>>>>

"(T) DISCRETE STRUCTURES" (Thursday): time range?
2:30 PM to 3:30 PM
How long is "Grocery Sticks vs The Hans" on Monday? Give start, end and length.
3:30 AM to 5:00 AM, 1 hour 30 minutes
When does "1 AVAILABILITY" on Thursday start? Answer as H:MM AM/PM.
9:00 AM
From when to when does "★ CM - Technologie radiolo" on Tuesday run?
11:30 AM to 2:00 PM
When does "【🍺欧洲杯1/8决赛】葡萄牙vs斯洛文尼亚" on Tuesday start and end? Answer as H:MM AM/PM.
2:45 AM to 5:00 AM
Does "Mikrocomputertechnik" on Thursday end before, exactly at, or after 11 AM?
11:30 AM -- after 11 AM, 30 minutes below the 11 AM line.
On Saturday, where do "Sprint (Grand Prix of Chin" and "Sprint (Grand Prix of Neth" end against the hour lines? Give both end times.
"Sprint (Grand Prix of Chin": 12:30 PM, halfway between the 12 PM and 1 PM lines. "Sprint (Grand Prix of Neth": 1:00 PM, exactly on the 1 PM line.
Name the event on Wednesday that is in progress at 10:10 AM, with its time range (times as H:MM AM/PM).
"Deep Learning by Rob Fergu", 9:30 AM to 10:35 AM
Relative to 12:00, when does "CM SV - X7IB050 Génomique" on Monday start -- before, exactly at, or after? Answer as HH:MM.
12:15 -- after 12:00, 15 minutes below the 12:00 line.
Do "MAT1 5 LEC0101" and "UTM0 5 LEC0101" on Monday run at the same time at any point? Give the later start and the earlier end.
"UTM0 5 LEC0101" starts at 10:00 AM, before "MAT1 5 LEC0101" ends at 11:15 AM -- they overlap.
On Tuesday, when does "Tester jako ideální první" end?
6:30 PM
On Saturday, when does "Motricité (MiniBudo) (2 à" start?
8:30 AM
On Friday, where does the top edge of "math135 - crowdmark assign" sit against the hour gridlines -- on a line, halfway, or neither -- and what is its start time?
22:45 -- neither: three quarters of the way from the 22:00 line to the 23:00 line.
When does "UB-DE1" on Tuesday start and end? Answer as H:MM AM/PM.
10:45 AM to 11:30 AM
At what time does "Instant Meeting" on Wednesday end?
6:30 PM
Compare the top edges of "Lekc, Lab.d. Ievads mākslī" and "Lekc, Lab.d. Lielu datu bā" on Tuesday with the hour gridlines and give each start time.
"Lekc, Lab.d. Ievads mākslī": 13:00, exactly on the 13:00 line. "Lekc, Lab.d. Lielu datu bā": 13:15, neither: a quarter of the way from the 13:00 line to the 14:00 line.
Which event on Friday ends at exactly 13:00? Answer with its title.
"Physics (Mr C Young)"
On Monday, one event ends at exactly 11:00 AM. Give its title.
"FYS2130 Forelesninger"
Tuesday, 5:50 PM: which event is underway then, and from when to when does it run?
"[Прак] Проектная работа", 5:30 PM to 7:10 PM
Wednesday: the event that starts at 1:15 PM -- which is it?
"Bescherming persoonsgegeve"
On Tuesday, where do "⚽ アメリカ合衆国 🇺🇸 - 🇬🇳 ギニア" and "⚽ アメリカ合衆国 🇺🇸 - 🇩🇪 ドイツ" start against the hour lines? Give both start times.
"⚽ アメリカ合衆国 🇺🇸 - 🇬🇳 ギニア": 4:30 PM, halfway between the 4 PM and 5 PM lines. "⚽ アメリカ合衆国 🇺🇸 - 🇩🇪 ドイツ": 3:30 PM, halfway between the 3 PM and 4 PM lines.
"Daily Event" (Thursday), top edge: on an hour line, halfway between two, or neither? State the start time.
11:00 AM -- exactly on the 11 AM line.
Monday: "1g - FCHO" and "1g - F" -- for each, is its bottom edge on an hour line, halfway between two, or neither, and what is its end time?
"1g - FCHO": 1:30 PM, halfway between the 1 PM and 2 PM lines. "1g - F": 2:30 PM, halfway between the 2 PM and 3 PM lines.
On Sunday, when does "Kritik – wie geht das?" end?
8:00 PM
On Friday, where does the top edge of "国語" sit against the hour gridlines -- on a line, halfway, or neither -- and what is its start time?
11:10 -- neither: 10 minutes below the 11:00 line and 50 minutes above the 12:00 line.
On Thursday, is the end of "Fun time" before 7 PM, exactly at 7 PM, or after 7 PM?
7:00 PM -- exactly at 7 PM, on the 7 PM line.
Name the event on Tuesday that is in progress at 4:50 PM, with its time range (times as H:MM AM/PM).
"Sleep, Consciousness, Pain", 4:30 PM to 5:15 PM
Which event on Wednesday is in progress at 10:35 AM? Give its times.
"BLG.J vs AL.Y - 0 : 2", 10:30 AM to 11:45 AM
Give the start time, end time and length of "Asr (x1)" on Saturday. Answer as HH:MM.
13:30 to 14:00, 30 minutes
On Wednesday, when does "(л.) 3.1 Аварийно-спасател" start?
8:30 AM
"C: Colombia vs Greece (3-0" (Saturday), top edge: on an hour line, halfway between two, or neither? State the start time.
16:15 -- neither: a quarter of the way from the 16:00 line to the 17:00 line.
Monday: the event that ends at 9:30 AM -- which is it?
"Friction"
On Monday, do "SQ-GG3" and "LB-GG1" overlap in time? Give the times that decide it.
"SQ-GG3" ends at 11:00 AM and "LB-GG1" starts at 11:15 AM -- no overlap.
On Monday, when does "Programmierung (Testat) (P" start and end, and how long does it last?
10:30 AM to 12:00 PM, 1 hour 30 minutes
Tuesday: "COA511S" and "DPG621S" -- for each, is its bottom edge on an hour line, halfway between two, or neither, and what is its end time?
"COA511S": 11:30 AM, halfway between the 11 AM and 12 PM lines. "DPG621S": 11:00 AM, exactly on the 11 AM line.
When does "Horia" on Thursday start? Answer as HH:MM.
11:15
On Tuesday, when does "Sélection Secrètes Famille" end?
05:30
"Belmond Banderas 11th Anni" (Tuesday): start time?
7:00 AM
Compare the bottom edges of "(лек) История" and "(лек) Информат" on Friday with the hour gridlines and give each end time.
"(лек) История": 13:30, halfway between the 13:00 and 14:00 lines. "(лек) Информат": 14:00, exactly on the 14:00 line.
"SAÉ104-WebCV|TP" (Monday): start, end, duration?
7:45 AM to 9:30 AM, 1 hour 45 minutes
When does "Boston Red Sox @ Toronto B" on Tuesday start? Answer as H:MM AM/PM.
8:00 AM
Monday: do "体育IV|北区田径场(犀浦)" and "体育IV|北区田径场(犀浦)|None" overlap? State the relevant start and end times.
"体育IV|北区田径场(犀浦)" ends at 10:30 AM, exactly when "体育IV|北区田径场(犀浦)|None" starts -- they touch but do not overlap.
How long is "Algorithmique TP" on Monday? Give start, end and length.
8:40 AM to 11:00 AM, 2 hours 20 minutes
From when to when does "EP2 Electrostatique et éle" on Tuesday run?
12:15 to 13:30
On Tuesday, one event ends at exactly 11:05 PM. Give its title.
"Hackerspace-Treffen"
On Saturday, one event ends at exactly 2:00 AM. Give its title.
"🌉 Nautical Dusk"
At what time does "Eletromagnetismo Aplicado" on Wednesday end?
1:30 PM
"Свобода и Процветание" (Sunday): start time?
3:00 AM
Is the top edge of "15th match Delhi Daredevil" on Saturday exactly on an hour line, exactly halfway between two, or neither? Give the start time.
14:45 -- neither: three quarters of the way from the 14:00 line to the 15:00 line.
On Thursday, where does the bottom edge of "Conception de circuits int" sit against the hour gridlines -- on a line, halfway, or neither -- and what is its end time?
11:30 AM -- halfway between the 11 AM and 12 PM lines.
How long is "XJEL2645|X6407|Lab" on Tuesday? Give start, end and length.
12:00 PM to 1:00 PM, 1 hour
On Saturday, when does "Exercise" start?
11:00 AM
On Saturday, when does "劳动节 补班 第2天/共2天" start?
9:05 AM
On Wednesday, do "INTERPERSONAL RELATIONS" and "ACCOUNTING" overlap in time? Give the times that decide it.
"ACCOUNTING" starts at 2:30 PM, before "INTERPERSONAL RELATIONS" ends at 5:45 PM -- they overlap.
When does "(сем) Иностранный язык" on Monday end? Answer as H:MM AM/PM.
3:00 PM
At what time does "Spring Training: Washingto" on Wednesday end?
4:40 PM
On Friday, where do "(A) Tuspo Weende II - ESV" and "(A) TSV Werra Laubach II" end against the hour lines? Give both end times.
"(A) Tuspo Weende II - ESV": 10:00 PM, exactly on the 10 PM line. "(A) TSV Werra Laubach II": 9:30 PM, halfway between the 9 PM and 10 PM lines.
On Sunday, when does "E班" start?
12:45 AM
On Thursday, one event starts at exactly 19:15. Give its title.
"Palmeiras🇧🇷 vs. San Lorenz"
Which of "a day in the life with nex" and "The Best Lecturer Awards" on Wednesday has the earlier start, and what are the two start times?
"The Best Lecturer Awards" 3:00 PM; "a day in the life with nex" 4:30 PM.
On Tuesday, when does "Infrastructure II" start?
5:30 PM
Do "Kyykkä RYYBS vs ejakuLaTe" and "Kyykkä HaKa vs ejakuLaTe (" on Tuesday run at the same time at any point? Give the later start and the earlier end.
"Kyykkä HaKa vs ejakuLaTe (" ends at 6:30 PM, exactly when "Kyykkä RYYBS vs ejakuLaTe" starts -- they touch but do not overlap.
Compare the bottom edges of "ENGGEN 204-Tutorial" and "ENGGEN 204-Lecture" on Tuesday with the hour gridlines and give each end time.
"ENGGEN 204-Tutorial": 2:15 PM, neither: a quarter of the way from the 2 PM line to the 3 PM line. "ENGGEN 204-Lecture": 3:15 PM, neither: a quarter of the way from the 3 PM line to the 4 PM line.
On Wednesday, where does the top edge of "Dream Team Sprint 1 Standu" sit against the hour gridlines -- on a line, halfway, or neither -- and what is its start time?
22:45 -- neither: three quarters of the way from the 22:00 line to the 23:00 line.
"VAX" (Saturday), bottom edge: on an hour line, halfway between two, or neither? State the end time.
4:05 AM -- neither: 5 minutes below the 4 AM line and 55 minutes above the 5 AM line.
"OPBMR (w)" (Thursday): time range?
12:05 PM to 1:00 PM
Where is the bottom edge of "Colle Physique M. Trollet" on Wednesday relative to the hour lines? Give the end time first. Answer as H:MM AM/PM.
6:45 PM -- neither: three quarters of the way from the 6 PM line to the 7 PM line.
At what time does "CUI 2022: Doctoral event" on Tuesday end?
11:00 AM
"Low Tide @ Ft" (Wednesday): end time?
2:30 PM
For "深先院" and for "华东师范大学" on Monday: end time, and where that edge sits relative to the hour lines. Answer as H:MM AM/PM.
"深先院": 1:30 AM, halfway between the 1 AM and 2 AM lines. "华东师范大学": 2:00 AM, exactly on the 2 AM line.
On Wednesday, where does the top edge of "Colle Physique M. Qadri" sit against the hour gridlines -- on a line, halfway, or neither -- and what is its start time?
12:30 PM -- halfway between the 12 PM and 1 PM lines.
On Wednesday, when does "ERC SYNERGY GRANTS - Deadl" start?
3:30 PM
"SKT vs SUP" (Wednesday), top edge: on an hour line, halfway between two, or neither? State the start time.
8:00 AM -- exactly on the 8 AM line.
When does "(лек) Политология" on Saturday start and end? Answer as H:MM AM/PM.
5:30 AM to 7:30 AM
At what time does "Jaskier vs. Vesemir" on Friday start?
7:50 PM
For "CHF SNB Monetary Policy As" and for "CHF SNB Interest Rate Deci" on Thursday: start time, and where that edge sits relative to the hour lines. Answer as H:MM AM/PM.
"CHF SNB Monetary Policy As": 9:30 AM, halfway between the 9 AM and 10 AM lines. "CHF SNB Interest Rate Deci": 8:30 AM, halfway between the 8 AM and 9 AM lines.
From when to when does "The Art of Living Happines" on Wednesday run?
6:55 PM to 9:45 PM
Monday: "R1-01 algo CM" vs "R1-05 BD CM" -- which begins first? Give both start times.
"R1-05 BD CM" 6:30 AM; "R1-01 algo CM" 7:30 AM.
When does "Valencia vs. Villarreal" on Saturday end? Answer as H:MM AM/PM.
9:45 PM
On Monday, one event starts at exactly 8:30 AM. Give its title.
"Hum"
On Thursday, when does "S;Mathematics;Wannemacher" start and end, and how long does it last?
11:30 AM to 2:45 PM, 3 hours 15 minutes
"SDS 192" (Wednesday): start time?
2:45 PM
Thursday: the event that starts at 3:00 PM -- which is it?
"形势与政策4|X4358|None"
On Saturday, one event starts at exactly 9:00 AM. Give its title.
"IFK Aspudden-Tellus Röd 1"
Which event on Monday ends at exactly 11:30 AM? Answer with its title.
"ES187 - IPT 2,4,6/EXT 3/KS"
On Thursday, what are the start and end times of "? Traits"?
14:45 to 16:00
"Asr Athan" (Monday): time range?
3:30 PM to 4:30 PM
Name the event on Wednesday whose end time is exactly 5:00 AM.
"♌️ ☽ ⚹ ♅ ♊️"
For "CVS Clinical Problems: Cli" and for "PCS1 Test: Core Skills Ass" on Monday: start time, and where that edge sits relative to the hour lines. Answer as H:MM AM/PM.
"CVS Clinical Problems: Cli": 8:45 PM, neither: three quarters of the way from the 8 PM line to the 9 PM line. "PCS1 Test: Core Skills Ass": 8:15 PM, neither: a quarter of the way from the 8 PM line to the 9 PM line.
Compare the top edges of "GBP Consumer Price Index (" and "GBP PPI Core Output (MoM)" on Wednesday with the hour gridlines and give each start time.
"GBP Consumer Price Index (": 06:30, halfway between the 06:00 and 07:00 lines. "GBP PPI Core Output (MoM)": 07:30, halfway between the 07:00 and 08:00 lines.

<<<<

Set out the records from their first line through the line containing "2:45 AM to 5:00 AM" as a numbered list, leaving out blank lines.

[EXERCISE RESULT]:
1. "(T) DISCRETE STRUCTURES" (Thursday): time range?
2. 2:30 PM to 3:30 PM
3. How long is "Grocery Sticks vs The Hans" on Monday? Give start, end and length.
4. 3:30 AM to 5:00 AM, 1 hour 30 minutes
5. When does "1 AVAILABILITY" on Thursday start? Answer as H:MM AM/PM.
6. 9:00 AM
7. From when to when does "★ CM - Technologie radiolo" on Tuesday run?
8. 11:30 AM to 2:00 PM
9. When does "【🍺欧洲杯1/8决赛】葡萄牙vs斯洛文尼亚" on Tuesday start and end? Answer as H:MM AM/PM.
10. 2:45 AM to 5:00 AM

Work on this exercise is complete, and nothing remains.